Nişanlandıktan sonra yaşadığınız kaygılarla nasıl mücadele edebilirsiniz?
Hissetiklerinizle kendi kendinize boğuşmaya çalışmak (belki bir jurnal tutabilirsiniz), gelecekteki eşiniz ile diyalog kurmak, eşinizle dostunuzla ve çevrenizdekilerle konuşmak dışında profesyonel yardım almak da isteyebilirsiniz. Bu şekilde üçüncü bir parti sizi kaygılandıran meseleleri aşmanız konusunda yönlendirebilir ve başkasının yapamayacağı kadar yardımı dokunabilir. Ayrıca halihazırda hayatının bu evresinden geçmiş insanlarla konuşmak da kötü bir fikir olmayabilir. Bütün bunları yaptığınız takdirde kaygılarınız kendi gözünüzde de normalleşecek ve muhtemelen hayatınızın bu özel anıyla ilgili biraz daha umutlu ve mutlu hissedebileceksiniz.
İnsanın hissettikleri ancak ve ancak paylaştıkça normalleşebilir. Tecrübe ettiğiniz kaygıyı ve korkuyu paylaşmayı ne kadar tercih ederseniz sizin için de her şey o kadar normalleşecek ve insan duygularının geniş spektrumunu kabullenerek mutlu olduğunuzu göreceksiniz. Değişen çevreniz, hayatınız, işiniz, ekonomik durumunuz, yaşadığınız yer veya her ne olursa olsun, rahatça göğüslemek istiyorsanız stresinizi azaltmak için bu yöntemlere başvurabilirsiniz.
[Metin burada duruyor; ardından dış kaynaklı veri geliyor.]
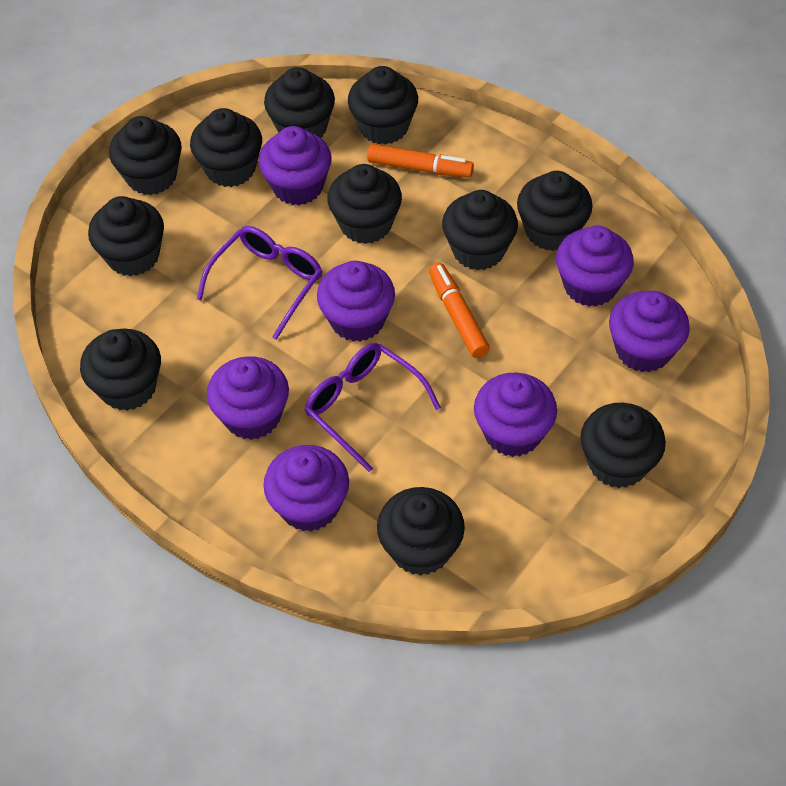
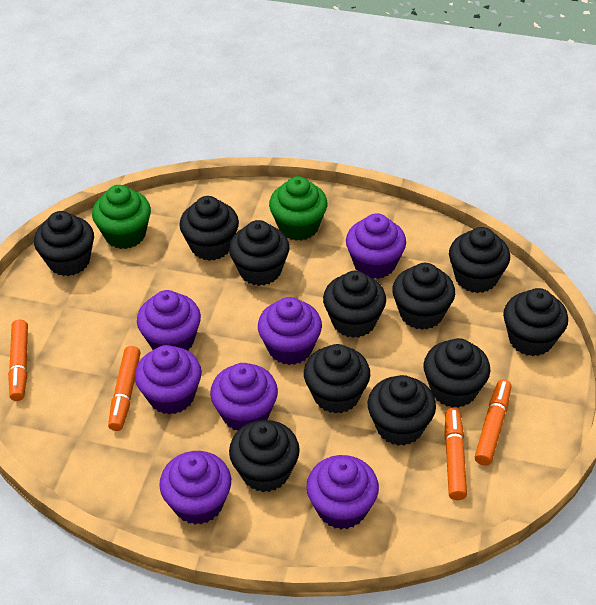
green cupcake: none = 0 -> [92,185,151,249] [269,176,328,240] = 2
orange marker: [367,144,474,178] [429,263,490,358] = 2 -> [8,319,28,401] [108,346,141,431] [444,407,467,500] [475,379,511,466] = 4
purple glasses: [197,226,322,340] [305,343,441,472] = 2 -> none = 0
Fakat gelecekteki evliliğiniz ile ilgili kaygılarınız ve tanısı koyulabilecek bir kaygı bozukluğu arasında da dev bir fark var bunu unutmayın. Eğer kaygılarınızın tek kaynağı bu sebep değilse ve hayatınızın genel hali ve duygu durumunuzu etkileyen bir kayı bozukluğunuz var ise bir doktor veya uzmana başvurmanızı öneririz.